# madvr users, any recommendations for a video card to max the image quality



## shaolin95 (Oct 22, 2006)

Hello!
I am wondering what is the recommended video card for madvr..playing only 1080p files. This will be for HTPC only so if I dont have to break the bank then even better.
I currently have a HD2600 pro...I dont mind ATI or Nvidia...only one the want with better image quality.
Thanks


----------



## mechman (Feb 8, 2007)

It's my understanding that you want to get the fastest video card you can afford. You may also want to keep in mind the heat that it may give off. :T


----------



## shaolin95 (Oct 22, 2006)

Speedwise at least I am not having issues with my HD2600 pro right now...just thinking that maybe newer tech may have better IQ


----------



## mechman (Feb 8, 2007)

Newer is always better with pc hardware, isn't it? :bigsmile:


----------



## shaolin95 (Oct 22, 2006)

Indeed!
First I thought the HD2600 was not enough but it was just the exclusive mode...in normal full screen it works fine but when you start tweaking is hard to stop!


----------



## Jasonpctech (Apr 20, 2010)

Isn't MADVR designed to use Nvidia as preferred?
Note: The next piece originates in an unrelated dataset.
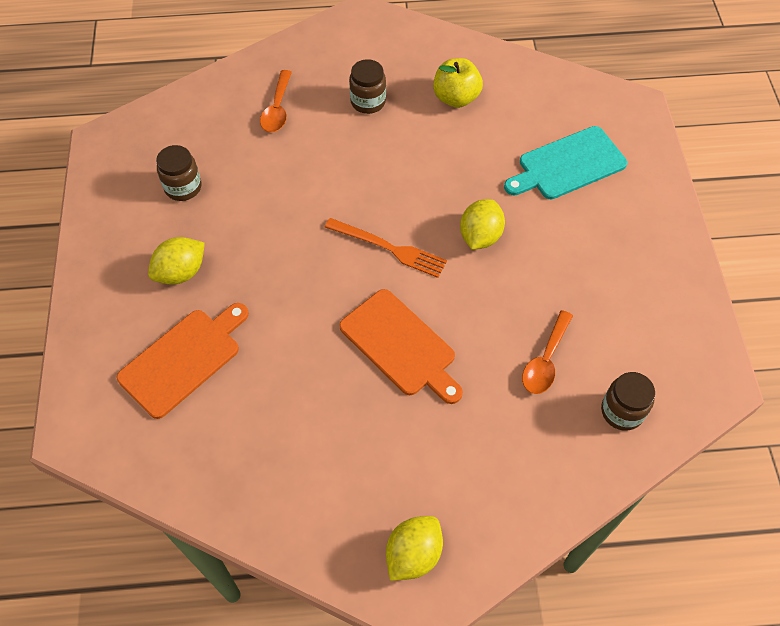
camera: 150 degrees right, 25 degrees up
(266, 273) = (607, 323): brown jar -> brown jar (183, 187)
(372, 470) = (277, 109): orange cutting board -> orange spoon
My system runs Jriver with MADVR flawless with a GTX260 however I understand for around $70 a GT460 adds HDMI audio and preforms better. I plan to get a fan-less Zotak from Newegg to replace mine for audio. update: you can now get the 520 for less http://www.newegg.com/Product/Product.aspx?Item=N82E16814500213


----------



## sbdman (Dec 21, 2008)

I had some problems with my HP slimline and GT 520 stuttering with 1080P file playback (but not 1080i). Also, would lock up windows media center (after a few minutes of play) using the matroska codec. I got an HD 6570 and have had no problems with any playback. I'm an Nvidia supporter, too, from job experience.

Don't think I'll ever get a half height PC again for HTPC - I've learned my lesson with too low a power supply. I think this is the main reason for the stuttering/lock up mentioned above. I'm sure you won't have this problem.

These new HDMI cards are great for sound support, it's nice to see full HD audio support on my AVR, both True Dolby and DTS-HD being passed. With the PS3 fat, only got multi channel passthrough.


----------